- **What is being asked**:
For the entries below, report every line that includes the word "life".

==== Exercise inputs ====

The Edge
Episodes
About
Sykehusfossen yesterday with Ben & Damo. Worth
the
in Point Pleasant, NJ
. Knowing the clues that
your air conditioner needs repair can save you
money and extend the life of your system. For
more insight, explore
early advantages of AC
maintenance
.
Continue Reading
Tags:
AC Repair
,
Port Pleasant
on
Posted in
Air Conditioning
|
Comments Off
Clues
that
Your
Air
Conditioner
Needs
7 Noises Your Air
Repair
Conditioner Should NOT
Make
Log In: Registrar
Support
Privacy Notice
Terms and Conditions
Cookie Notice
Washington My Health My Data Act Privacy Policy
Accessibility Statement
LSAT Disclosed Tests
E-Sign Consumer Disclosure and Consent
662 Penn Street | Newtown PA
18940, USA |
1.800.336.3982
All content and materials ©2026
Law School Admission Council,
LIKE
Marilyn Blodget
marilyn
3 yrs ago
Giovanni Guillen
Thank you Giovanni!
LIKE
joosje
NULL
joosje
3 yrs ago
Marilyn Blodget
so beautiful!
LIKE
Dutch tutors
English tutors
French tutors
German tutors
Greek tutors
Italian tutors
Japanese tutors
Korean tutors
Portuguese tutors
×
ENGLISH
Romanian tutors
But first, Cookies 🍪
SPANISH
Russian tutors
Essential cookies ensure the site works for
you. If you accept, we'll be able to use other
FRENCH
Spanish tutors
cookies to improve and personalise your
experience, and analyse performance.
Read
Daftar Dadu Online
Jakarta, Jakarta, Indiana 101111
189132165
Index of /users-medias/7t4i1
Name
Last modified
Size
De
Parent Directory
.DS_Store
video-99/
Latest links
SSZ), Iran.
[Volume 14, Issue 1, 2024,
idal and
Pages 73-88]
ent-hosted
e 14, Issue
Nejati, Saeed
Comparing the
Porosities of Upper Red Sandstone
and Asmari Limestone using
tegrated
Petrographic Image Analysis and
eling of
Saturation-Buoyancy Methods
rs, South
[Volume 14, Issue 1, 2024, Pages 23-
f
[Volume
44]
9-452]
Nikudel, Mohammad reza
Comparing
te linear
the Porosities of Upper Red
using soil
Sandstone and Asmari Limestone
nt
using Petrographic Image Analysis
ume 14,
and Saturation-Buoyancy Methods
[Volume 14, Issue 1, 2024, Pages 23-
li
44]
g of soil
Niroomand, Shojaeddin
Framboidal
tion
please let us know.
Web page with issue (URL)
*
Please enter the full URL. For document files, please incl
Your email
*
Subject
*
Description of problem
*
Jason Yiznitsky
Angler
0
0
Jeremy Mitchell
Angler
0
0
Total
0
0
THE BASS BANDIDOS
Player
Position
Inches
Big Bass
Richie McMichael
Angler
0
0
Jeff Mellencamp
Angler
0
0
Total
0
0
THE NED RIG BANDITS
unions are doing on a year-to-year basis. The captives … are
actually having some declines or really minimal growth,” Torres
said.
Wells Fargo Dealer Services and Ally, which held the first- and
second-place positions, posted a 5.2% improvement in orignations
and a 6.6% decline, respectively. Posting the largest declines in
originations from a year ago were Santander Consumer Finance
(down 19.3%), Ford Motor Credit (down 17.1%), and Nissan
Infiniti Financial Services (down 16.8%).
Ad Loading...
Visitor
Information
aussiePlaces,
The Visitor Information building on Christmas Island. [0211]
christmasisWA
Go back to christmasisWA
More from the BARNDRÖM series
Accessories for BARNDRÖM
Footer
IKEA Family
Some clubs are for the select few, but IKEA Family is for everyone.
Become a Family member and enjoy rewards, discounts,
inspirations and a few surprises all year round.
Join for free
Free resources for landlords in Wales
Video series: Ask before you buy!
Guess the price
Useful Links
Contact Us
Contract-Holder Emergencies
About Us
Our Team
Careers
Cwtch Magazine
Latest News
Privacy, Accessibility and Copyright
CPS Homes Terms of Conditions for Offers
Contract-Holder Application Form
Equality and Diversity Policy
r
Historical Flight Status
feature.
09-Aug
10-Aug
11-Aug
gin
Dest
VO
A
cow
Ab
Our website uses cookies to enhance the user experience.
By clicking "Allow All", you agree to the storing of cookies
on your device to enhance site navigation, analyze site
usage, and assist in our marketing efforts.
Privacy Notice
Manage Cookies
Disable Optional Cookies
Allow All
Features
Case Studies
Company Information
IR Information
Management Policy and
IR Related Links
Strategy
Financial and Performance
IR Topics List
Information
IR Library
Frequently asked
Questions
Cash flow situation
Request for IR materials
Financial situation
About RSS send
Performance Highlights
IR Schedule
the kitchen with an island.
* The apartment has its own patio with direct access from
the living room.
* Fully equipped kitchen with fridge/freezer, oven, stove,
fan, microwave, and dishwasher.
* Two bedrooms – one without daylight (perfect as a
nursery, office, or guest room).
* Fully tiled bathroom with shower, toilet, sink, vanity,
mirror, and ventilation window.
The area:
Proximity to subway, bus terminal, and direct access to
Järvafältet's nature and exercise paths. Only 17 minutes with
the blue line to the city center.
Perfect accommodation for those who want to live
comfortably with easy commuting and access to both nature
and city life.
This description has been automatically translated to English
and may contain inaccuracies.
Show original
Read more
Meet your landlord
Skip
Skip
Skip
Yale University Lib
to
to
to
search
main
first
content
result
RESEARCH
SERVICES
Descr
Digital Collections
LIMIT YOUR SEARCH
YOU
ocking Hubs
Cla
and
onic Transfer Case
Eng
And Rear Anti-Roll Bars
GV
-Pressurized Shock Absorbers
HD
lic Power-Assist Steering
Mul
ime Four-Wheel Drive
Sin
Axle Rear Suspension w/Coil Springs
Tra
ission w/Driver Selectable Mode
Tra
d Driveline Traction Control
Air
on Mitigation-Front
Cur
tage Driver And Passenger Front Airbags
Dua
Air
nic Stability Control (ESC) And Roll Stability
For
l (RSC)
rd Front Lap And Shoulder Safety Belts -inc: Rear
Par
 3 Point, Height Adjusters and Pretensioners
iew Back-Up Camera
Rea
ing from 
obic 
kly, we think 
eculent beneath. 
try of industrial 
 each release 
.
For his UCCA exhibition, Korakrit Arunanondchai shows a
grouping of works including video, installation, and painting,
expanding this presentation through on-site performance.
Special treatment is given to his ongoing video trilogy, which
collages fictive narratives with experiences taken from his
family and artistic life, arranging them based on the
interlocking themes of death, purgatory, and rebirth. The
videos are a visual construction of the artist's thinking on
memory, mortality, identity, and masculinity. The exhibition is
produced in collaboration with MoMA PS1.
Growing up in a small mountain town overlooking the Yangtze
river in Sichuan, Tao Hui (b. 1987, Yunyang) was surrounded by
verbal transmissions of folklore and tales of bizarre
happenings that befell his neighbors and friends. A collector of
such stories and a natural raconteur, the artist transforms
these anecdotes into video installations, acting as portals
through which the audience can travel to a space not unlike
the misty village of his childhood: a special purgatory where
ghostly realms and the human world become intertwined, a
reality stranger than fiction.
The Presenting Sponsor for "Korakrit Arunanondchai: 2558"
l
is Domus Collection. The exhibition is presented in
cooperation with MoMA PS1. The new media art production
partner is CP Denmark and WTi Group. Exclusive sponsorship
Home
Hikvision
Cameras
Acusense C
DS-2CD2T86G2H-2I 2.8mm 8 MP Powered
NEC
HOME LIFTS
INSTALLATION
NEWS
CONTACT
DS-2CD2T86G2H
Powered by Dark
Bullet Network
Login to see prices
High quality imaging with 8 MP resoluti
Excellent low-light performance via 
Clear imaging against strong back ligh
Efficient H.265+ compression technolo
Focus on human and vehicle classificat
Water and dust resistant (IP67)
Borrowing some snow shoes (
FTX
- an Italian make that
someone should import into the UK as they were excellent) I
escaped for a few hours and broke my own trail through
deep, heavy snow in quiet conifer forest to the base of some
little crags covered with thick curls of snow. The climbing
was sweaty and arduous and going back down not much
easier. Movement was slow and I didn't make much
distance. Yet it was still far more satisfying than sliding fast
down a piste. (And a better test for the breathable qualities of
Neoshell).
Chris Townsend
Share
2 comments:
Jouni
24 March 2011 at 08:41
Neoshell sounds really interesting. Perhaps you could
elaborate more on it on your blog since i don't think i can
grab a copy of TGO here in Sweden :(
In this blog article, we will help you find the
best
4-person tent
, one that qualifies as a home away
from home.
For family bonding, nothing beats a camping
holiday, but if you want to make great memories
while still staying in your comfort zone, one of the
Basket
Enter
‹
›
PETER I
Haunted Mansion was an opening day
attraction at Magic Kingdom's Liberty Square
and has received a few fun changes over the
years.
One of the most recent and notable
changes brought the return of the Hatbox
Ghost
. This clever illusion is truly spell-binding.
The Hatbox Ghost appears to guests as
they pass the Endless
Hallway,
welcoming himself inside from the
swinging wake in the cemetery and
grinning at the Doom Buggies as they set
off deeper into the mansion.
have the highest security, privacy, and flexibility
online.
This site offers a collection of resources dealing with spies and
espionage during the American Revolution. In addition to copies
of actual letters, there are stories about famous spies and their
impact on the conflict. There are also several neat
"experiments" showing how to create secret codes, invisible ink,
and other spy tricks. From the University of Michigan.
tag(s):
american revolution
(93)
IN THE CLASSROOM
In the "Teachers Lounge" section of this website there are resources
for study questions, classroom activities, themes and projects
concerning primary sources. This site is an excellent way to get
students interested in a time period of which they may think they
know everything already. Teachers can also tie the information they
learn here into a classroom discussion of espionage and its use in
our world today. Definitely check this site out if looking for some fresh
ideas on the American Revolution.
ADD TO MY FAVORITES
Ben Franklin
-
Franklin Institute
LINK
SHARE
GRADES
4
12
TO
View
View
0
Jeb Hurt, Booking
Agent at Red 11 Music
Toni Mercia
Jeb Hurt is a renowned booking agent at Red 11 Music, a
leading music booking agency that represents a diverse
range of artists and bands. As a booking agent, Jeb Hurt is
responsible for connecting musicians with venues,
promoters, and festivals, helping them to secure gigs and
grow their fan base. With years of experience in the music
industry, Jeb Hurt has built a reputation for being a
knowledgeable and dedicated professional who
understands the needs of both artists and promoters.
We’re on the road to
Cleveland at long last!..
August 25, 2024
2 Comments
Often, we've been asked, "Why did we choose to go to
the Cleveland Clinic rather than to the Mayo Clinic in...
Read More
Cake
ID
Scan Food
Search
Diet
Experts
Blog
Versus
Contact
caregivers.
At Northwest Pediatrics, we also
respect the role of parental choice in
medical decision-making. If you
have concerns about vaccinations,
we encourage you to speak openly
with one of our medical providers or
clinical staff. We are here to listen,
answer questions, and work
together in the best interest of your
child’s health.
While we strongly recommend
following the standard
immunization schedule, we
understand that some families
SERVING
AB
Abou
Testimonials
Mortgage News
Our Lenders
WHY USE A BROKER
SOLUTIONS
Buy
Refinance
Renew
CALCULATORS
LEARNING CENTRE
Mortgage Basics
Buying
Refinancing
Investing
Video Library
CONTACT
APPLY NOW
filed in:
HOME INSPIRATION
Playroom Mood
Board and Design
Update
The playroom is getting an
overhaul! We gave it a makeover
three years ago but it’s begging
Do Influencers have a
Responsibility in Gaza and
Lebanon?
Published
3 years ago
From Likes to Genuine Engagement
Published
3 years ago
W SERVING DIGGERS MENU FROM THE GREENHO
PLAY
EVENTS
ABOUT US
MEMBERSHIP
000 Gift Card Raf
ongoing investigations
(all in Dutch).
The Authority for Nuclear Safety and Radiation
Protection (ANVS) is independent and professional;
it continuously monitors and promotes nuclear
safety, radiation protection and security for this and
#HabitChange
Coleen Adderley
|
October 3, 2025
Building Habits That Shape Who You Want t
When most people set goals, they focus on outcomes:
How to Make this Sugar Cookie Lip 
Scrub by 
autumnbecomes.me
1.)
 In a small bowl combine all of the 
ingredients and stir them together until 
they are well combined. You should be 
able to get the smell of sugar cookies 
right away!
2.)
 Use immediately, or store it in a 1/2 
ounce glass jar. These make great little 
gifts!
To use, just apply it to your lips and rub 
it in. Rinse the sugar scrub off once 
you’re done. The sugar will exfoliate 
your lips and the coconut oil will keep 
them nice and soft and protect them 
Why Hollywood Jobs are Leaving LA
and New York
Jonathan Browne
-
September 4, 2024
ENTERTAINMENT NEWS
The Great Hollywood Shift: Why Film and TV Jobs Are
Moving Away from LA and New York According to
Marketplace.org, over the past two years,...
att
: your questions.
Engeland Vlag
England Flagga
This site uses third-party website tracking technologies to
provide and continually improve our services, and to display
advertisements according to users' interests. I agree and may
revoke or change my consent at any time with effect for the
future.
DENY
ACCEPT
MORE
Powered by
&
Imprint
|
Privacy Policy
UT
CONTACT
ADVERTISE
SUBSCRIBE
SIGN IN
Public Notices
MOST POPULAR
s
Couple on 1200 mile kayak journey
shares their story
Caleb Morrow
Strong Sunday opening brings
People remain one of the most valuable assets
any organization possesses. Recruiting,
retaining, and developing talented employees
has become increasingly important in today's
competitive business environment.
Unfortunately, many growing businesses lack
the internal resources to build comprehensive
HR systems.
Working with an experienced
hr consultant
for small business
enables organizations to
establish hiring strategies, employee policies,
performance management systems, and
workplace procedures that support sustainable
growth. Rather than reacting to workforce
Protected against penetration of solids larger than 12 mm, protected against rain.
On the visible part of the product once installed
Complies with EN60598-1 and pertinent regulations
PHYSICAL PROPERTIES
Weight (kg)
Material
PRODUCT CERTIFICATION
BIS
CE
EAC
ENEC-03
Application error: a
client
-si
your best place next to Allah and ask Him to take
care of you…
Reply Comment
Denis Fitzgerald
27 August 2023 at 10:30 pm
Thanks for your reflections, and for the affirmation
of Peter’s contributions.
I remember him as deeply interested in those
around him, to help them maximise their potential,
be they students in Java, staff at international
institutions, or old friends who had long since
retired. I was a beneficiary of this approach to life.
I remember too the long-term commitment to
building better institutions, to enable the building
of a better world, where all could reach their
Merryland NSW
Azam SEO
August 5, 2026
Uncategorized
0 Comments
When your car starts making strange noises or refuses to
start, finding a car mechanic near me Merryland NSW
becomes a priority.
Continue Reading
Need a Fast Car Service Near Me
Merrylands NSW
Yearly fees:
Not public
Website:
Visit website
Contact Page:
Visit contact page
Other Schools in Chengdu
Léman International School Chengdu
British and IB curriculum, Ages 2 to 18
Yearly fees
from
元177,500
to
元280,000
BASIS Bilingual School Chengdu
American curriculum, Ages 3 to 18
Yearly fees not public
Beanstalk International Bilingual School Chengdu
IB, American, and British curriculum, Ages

====

- **Task answer**:
money and extend the life of your system. For
and city life.
family and artistic life, arranging them based on the
retired. I was a beneficiary of this approach to life.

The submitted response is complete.